◆ **TO DO**: Copy the data exactly, line for line.
*** SOURCE INFORMATION Section Begins ***
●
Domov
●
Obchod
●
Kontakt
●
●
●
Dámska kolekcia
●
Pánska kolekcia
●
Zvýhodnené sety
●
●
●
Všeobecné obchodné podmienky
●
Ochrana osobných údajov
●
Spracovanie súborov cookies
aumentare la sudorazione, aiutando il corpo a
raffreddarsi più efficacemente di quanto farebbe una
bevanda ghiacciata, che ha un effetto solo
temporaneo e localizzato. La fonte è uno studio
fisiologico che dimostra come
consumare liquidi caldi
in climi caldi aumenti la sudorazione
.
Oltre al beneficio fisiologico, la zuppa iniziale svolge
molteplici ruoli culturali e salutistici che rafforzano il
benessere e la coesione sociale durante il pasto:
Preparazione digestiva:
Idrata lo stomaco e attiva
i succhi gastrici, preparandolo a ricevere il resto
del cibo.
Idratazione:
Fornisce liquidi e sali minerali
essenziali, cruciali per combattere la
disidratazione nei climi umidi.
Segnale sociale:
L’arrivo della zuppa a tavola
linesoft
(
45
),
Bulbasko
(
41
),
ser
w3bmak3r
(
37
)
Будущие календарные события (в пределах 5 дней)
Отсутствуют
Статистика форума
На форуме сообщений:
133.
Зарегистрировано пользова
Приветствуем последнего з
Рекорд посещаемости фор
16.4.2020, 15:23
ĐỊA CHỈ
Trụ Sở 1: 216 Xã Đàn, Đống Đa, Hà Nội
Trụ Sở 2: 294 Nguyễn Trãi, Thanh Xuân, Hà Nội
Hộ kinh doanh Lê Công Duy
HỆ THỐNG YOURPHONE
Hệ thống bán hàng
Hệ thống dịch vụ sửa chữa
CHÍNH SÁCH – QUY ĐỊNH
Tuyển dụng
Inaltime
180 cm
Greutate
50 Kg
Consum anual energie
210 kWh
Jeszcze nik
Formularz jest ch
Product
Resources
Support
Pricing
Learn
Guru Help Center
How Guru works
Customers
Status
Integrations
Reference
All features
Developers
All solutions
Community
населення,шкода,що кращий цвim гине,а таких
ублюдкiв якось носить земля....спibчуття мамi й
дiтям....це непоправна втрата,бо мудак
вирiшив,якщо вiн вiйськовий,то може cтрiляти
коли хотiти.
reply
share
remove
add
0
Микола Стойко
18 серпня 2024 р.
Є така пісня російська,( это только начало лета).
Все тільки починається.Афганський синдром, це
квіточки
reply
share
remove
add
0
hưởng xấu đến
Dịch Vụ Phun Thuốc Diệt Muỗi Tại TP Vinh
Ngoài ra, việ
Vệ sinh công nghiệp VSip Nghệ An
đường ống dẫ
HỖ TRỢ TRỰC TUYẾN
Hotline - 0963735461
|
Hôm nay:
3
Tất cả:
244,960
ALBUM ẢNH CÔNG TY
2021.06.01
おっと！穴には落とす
*** SOURCE INFORMATION Section Ends ***
◆ **RESPONSE AREA**:
●
Domov
●
Obchod
●
Kontakt
●
●
●
Dámska kolekcia
●
Pánska kolekcia
●
Zvýhodnené sety
●
●
●
Všeobecné obchodné podmienky
●
Ochrana osobných údajov
●
Spracovanie súborov cookies
aumentare la sudorazione, aiutando il corpo a
raffreddarsi più efficacemente di quanto farebbe una
bevanda ghiacciata, che ha un effetto solo
temporaneo e localizzato. La fonte è uno studio
fisiologico che dimostra come
consumare liquidi caldi
in climi caldi aumenti la sudorazione
.
Oltre al beneficio fisiologico, la zuppa iniziale svolge
molteplici ruoli culturali e salutistici che rafforzano il
benessere e la coesione sociale durante il pasto:
Preparazione digestiva:
Idrata lo stomaco e attiva
i succhi gastrici, preparandolo a ricevere il resto
del cibo.
Idratazione:
Fornisce liquidi e sali minerali
essenziali, cruciali per combattere la
disidratazione nei climi umidi.
Segnale sociale:
L’arrivo della zuppa a tavola
linesoft
(
45
),
Bulbasko
(
41
),
ser
w3bmak3r
(
37
)
Будущие календарные события (в пределах 5 дней)
Отсутствуют
Статистика форума
На форуме сообщений:
133.
Зарегистрировано пользова
Приветствуем последнего з
Рекорд посещаемости фор
16.4.2020, 15:23
ĐỊA CHỈ
Trụ Sở 1: 216 Xã Đàn, Đống Đa, Hà Nội
Trụ Sở 2: 294 Nguyễn Trãi, Thanh Xuân, Hà Nội
Hộ kinh doanh Lê Công Duy
HỆ THỐNG YOURPHONE
Hệ thống bán hàng
Hệ thống dịch vụ sửa chữa
CHÍNH SÁCH – QUY ĐỊNH
Tuyển dụng
Inaltime
180 cm
Greutate
50 Kg
Consum anual energie
210 kWh
Jeszcze nik
Formularz jest ch
Product
Resources
Support
Pricing
Learn
Guru Help Center
How Guru works
Customers
Status
Integrations
Reference
All features
Developers
All solutions
Community
населення,шкода,що кращий цвim гине,а таких
ублюдкiв якось носить земля....спibчуття мамi й
дiтям....це непоправна втрата,бо мудак
вирiшив,якщо вiн вiйськовий,то може cтрiляти
коли хотiти.
reply
share
remove
add
0
Микола Стойко
18 серпня 2024 р.
Є така пісня російська,( это только начало лета).
Все тільки починається.Афганський синдром, це
квіточки
reply
share
remove
add
0
hưởng xấu đến
Dịch Vụ Phun Thuốc Diệt Muỗi Tại TP Vinh
Ngoài ra, việ
Vệ sinh công nghiệp VSip Nghệ An
đường ống dẫ
HỖ TRỢ TRỰC TUYẾN
Hotline - 0963735461
|
Hôm nay:
3
Tất cả:
244,960
ALBUM ẢNH CÔNG TY
2021.06.01
おっと！穴には落とす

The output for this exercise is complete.